Laut der Umfrage haben im vergangenen Jahr gut fünf Millionen Privathaushalte sowie über 235 000 Gewerbebetriebe Ökostrom geordert. Insgesamt betrug der Absatz rund 25 Milliarden Kilowattstunden. Zu den drei größten Ökostromanbietern bundesweit zählen im Privatkundensegment die LichtBlick SE mit 485 000 Kunden (Stand Ende 2012), Entega, die Vertriebstochter des HSE-Konzerns aus Darmstadt mit 376 000 Kunden, sowie lekker Energie, ein Gemeinschaftsunternehmen der Enervie-Gruppe aus Hagen sowie der Stadtwerke Krefeld, mit 327 000 Kunden.

"Die Zahlen der jüngsten E&M-Ökostromumfage machen deutlich, wie wichtig die Diskussion um die Perspektive des freiwilligen Ökostrommarktes ist und konkret die Frage, wie der energiewirtschaftliche Mehrwert zukünftig aussehen kann.

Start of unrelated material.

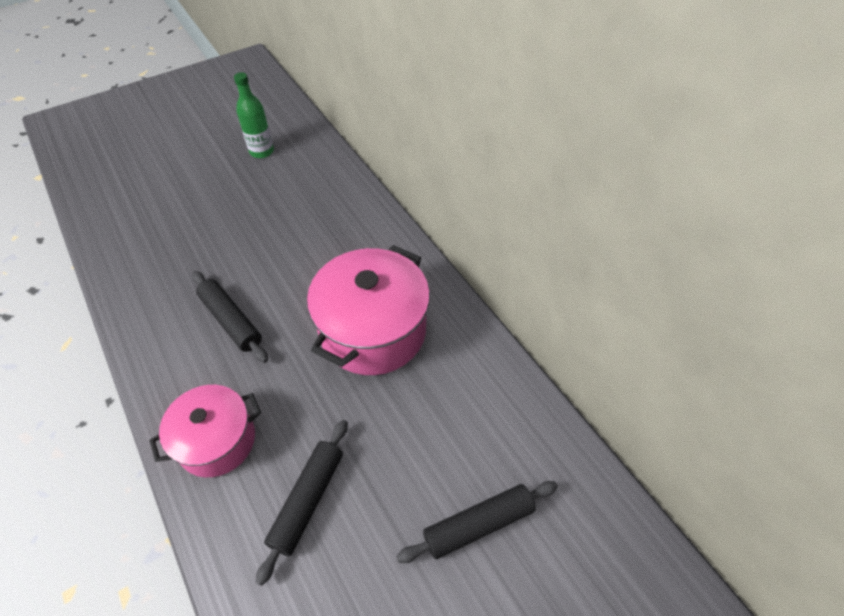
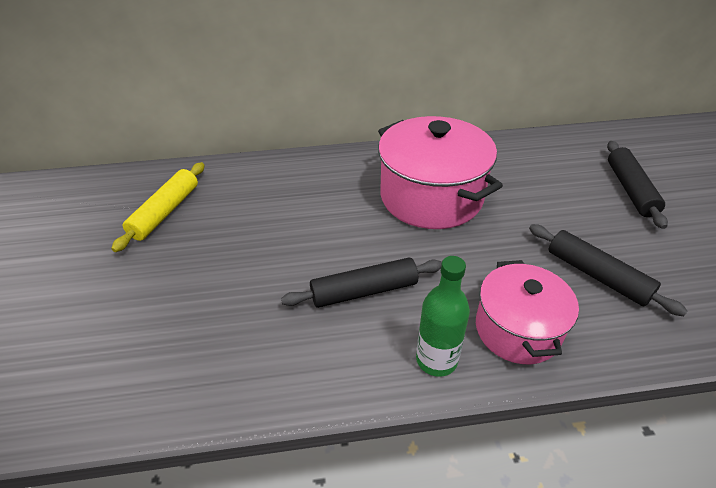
camera: 65 degrees left, 10 degrees down
green bottle [234,72,274,158] -> green bottle moved to [416,256,470,377]
none -> yellow rolling pin [111,162,205,252]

Die Tendenz zum Greenwashing beim Ökostrom verstärkt den Leidensdruck" resümiert Udo Sieverding, Energieexperte bei der Verbraucherzentrale Nordrhein-Westfalen und im Vorstand von EnergieVision e.V., dem Herausgeber des Gütesiegels "ok-power" für Ökostromprodukte. "Wir brauchen eine Weiterentwicklung des freiwilligen Ökostrommarktes, um die hier gebündelte Verbrauchermacht besser für die Energiewende einzubringen." Dafür hat EnergieVision e.V. am Jahresanfang ein Projekt begonnen, bei dem es einen ständigen Dialog mit Anbietern und Verbänden gibt. Erste Ergebnisse werden für Herbst erwartet.

Dass der Ökostrommarkt wieder in Bewegung kommen muss, glaubt auch Robert Werner von der Hamburg Institut Consulting GmbH (HIC), die die E&M-Umfrage fachlich begleitet hat. "Ökostromanbieter spüren zunehmend den Zusammenhang zwischen Größeneffekten und Preis, weshalb der Kostendruck zu Fusionen oder strategischer Zusammenarbeit zwingen wird." Notwendig ist aber nach Ansicht des HIC Geschäftsführers auch ein profilierteres Auftreten der Ökostromanbieter als Vorreiter der Energiewende. "Nachdem lange Jahre die Förderung von neuen Anlagen eines der Ziele der Ökostromnachfrage war, werden zukünftig eher Beiträge für intelligente Systemlösungen für eine Beschleunigung der Energiewende benötigt. Das sollte auch im Interesse der Kunden und Umweltverbände sein", so Werner.

Auch für dieses Jahr erwarten die führenden Ökostromanbieter nach der E&M-Umfrage keine großen Wachstumssprünge.